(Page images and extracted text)
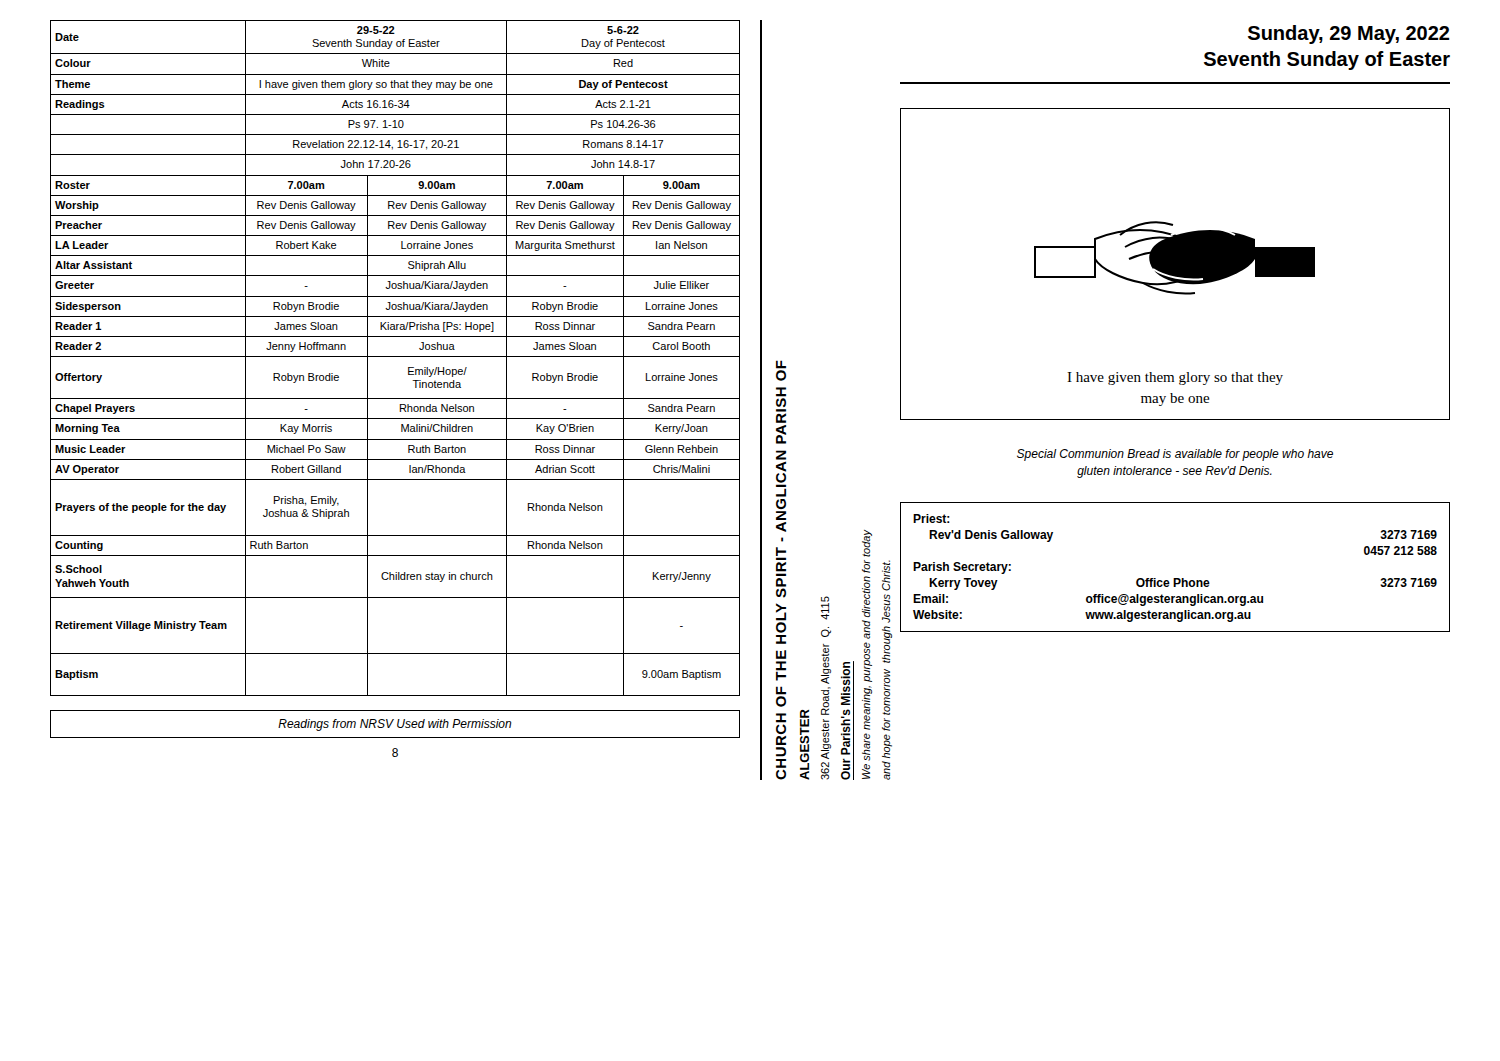| Date | 29-5-22 Seventh Sunday of Easter | 5-6-22 Day of Pentecost |
| Colour | White | Red |
| Theme | I have given them glory so that they may be one | Day of Pentecost |
| Readings | Acts 16.16-34 | Acts 2.1-21 |
| | Ps 97. 1-10 | Ps 104.26-36 |
| | Revelation 22.12-14, 16-17, 20-21 | Romans 8.14-17 |
| | John 17.20-26 | John 14.8-17 |
| Roster | 7.00am | 9.00am | 7.00am | 9.00am |
| Worship | Rev Denis Galloway | Rev Denis Galloway | Rev Denis Galloway | Rev Denis Galloway |
| Preacher | Rev Denis Galloway | Rev Denis Galloway | Rev Denis Galloway | Rev Denis Galloway |
| LA Leader | Robert Kake | Lorraine Jones | Margurita Smethurst | Ian Nelson |
| Altar Assistant | | Shiprah Allu | | |
| Greeter | - | Joshua/Kiara/Jayden | - | Julie Elliker |
| Sidesperson | Robyn Brodie | Joshua/Kiara/Jayden | Robyn Brodie | Lorraine Jones |
| Reader 1 | James Sloan | Kiara/Prisha [Ps: Hope] | Ross Dinnar | Sandra Pearn |
| Reader 2 | Jenny Hoffmann | Joshua | James Sloan | Carol Booth |
| Offertory | Robyn Brodie | Emily/Hope/ Tinotenda | Robyn Brodie | Lorraine Jones |
| Chapel Prayers | - | Rhonda Nelson | - | Sandra Pearn |
| Morning Tea | Kay Morris | Malini/Children | Kay O'Brien | Kerry/Joan |
| Music Leader | Michael Po Saw | Ruth Barton | Ross Dinnar | Glenn Rehbein |
| AV Operator | Robert Gilland | Ian/Rhonda | Adrian Scott | Chris/Malini |
| Prayers of the people for the day | Prisha, Emily, Joshua & Shiprah | | Rhonda Nelson | |
| Counting | Ruth Barton | | Rhonda Nelson | |
| S.School Yahweh Youth | | Children stay in church | | Kerry/Jenny |
| Retirement Village Ministry Team | | | | - |
| Baptism | | | | 9.00am Baptism |
Readings from NRSV Used with Permission
8
CHURCH OF THE HOLY SPIRIT - ANGLICAN PARISH OF
ALGESTER
362 Algester Road, Algester Q. 4115
Our Parish's Mission
We share meaning, purpose and direction for today
and hope for tomorrow through Jesus Christ.
Sunday, 29 May, 2022
Seventh Sunday of Easter
I have given them glory so that they
may be one
Special Communion Bread is available for people who have
gluten intolerance - see Rev'd Denis.
| Priest: | |
| Rev'd Denis Galloway | 3273 7169 |
| | 0457 212 588 |
| Parish Secretary: |
| Kerry Tovey | Office Phone | 3273 7169 |
| Email: | office@algesteranglican.org.au |
| Website: | www.algesteranglican.org.au |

▶ [WORK INSTRUCTIONS]:
Each line from the one containing "Joshua/Kiara/Jayden | Robyn Brodie | Lorraine Jones |" to the final line of the entries above must be returned exactly, and no other line may appear.

▶ [REPLY TO THE EXERCISE]:
| Sidesperson | Robyn Brodie | Joshua/Kiara/Jayden | Robyn Brodie | Lorraine Jones |
| Reader 1 | James Sloan | Kiara/Prisha [Ps: Hope] | Ross Dinnar | Sandra Pearn |
| Reader 2 | Jenny Hoffmann | Joshua | James Sloan | Carol Booth |
| Offertory | Robyn Brodie | Emily/Hope/ Tinotenda | Robyn Brodie | Lorraine Jones |
| Chapel Prayers | - | Rhonda Nelson | - | Sandra Pearn |
| Morning Tea | Kay Morris | Malini/Children | Kay O'Brien | Kerry/Joan |
| Music Leader | Michael Po Saw | Ruth Barton | Ross Dinnar | Glenn Rehbein |
| AV Operator | Robert Gilland | Ian/Rhonda | Adrian Scott | Chris/Malini |
| Prayers of the people for the day | Prisha, Emily, Joshua & Shiprah | | Rhonda Nelson | |
| Counting | Ruth Barton | | Rhonda Nelson | |
| S.School Yahweh Youth | | Children stay in church | | Kerry/Jenny |
| Retirement Village Ministry Team | | | | - |
| Baptism | | | | 9.00am Baptism |
Readings from NRSV Used with Permission
8
CHURCH OF THE HOLY SPIRIT - ANGLICAN PARISH OF
ALGESTER
362 Algester Road, Algester Q. 4115
Our Parish's Mission
We share meaning, purpose and direction for today
and hope for tomorrow through Jesus Christ.
Sunday, 29 May, 2022
Seventh Sunday of Easter
I have given them glory so that they
may be one
Special Communion Bread is available for people who have
gluten intolerance - see Rev'd Denis.
| Priest: | |
| Rev'd Denis Galloway | 3273 7169 |
| | 0457 212 588 |
| Parish Secretary: |
| Kerry Tovey | Office Phone | 3273 7169 |
| Email: | office@algesteranglican.org.au |
| Website: | www.algesteranglican.org.au |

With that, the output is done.